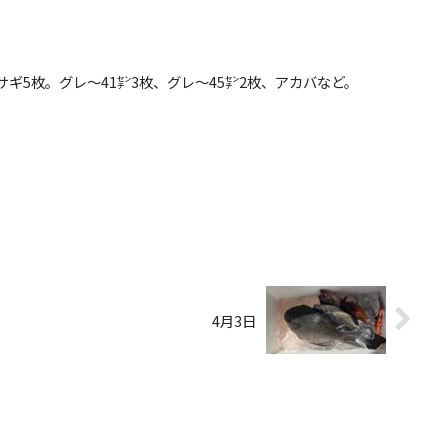
、イサギ5枚。グレ〜41㌢3枚、グレ〜45㌢2枚、アカバなど。
4月3日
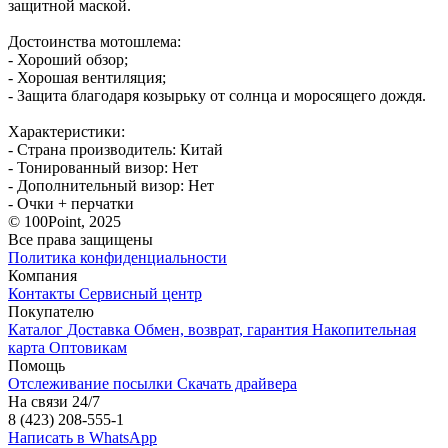
защитной маской.
Достоинства мотошлема:
- Хороший обзор;
- Хорошая вентиляция;
- Защита благодаря козырьку от солнца и моросящего дождя.
Характеристики:
- Страна производитель: Китай
- Тонированный визор: Нет
- Дополнительный визор: Нет
- Очки + перчатки
© 100Point, 2025
Все права защищены
Политика конфиденциальности
Компания
Контакты
Сервисный центр
Покупателю
Каталог
Доставка
Обмен, возврат, гарантия
Накопительная
карта
Оптовикам
Помощь
Отслеживание посылки
Скачать драйвера
На связи 24/7
8 (423) 208-555-1
Написать в WhatsApp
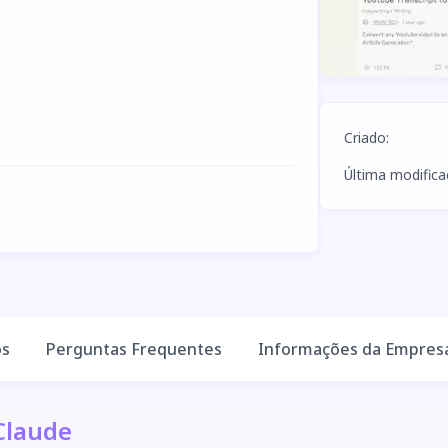
Criado
:
Última modific
os
Perguntas Frequentes
Informações da Empres
Claude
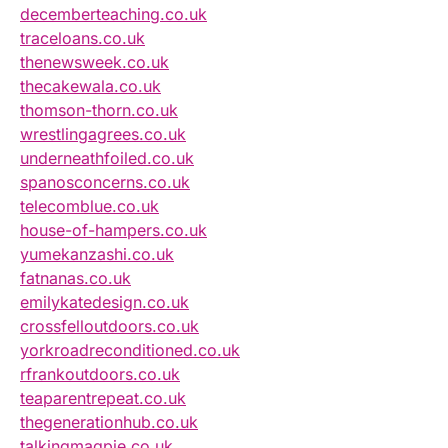
decemberteaching.co.uk
traceloans.co.uk
thenewsweek.co.uk
thecakewala.co.uk
thomson-thorn.co.uk
wrestlingagrees.co.uk
underneathfoiled.co.uk
spanosconcerns.co.uk
telecomblue.co.uk
house-of-hampers.co.uk
yumekanzashi.co.uk
fatnanas.co.uk
emilykatedesign.co.uk
crossfelloutdoors.co.uk
yorkroadreconditioned.co.uk
rfrankoutdoors.co.uk
teaparentrepeat.co.uk
thegenerationhub.co.uk
talkingmagpie.co.uk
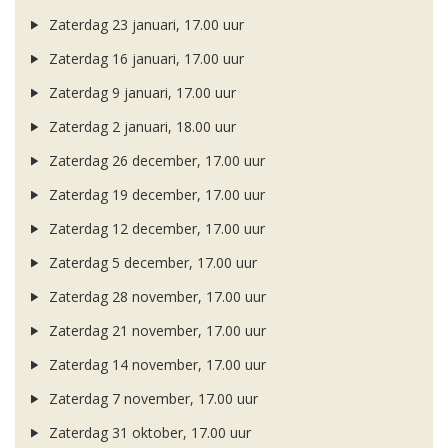
Zaterdag 23 januari, 17.00 uur
Zaterdag 16 januari, 17.00 uur
Zaterdag 9 januari, 17.00 uur
Zaterdag 2 januari, 18.00 uur
Zaterdag 26 december, 17.00 uur
Zaterdag 19 december, 17.00 uur
Zaterdag 12 december, 17.00 uur
Zaterdag 5 december, 17.00 uur
Zaterdag 28 november, 17.00 uur
Zaterdag 21 november, 17.00 uur
Zaterdag 14 november, 17.00 uur
Zaterdag 7 november, 17.00 uur
Zaterdag 31 oktober, 17.00 uur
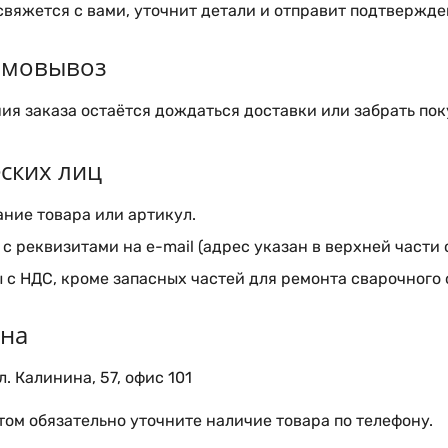
вяжется с вами, уточнит детали и отправит подтвержден
самовывоз
я заказа остаётся дождаться доставки или забрать пок
ских лиц
ние товара или артикул.
с реквизитами на e-mail (адрес указан в верхней части 
 с НДС, кроме запасных частей для ремонта сварочного
ина
. Калинина, 57, офис 101
ом обязательно уточните наличие товара по телефону.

__________

In the records above, find each line with the string "november" and list it.

Zaterdag 28 november, 17.00 uur
Zaterdag 21 november, 17.00 uur
Zaterdag 14 november, 17.00 uur
Zaterdag 7 november, 17.00 uur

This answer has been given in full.